Abstract

Consideration of the cost of care and value in healthcare is now a recognized element of physician training. Despite the urgency to educate trainees in high-value care (HVC), educational curricula and evaluation of these training paths remain limited, especially with respect to emergency medicine (EM) residents. We aimed to complete a needs assessment and evaluate curricular preferences for instruction on HVC among EM residents. This was a qualitative, exploratory study using content analysis of two focus groups including a total of eight EM residents from a single Midwestern EM residency training program.
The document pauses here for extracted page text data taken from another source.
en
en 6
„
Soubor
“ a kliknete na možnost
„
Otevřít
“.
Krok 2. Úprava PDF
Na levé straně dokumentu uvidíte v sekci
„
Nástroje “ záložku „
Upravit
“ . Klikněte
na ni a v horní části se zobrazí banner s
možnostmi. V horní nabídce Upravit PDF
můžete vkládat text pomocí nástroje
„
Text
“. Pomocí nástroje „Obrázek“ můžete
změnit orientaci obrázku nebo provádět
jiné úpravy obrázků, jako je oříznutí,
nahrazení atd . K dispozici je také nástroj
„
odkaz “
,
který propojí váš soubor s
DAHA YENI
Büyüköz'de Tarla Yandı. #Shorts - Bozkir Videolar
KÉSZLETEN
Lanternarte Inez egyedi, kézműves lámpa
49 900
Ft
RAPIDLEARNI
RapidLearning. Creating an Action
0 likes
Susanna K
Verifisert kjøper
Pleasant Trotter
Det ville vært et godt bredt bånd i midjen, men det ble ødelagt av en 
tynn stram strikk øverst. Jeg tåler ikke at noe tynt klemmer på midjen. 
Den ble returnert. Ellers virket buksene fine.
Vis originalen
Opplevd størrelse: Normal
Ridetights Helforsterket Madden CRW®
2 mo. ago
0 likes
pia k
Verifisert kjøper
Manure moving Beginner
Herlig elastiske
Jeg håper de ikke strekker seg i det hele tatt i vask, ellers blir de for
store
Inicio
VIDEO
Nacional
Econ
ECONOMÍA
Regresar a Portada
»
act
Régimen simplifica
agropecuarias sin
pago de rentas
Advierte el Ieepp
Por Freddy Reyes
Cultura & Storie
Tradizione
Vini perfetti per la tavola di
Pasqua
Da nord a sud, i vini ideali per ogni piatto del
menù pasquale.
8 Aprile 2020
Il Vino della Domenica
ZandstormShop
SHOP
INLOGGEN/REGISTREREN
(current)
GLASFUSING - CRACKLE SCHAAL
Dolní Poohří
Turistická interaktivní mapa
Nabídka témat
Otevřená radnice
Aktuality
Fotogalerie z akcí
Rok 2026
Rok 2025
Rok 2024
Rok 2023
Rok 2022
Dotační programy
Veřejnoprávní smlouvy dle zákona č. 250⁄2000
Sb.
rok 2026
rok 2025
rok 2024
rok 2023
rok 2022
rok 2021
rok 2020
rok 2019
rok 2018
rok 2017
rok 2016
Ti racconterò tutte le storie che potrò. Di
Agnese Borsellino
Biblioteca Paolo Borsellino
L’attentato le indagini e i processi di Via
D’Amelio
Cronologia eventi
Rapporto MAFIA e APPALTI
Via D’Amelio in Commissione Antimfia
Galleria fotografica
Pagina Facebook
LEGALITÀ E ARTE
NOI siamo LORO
Participants also completed a survey questionnaire. There were two themes. Within the overall theme of resident experience with and perception of HVC, we found five sub-themes: 1)understanding of HVC focuses on diagnosis and decision-making; 2)concern about patient costs, including the effects on patients' lives and their ability to engage with recommended outpatient care; 3)conflict between internal beliefs and external expectations, including patients' perceptions of value; 4)approach to HVC changes with increasing clinical experience; and 5)slow-moving, political discussion around HVC. Within the overall theme of desired education and curricular design, we identified four sub-themes: 1)limited prior education on HVC and health economics; 2)motivation to receive training on HVC and health economics; 3)desire for discussion-based format for HVC curriculum; and 4)curriculum targeted to level of training. Respondents indicated greatest acceptability of interactive, discussion-based formats. We conducted a targeted needs assessment for HVC among EM residents. We identified broad interest in the topic and limited self-reported baseline knowledge. Curricular content may benefit from incorporating resident concerns about patient costs and conflict between external expectations and internal beliefs about HVC. Curricular design may benefit from a focus on interactive, discussion-based modalities and tailoring to the learner's level of training.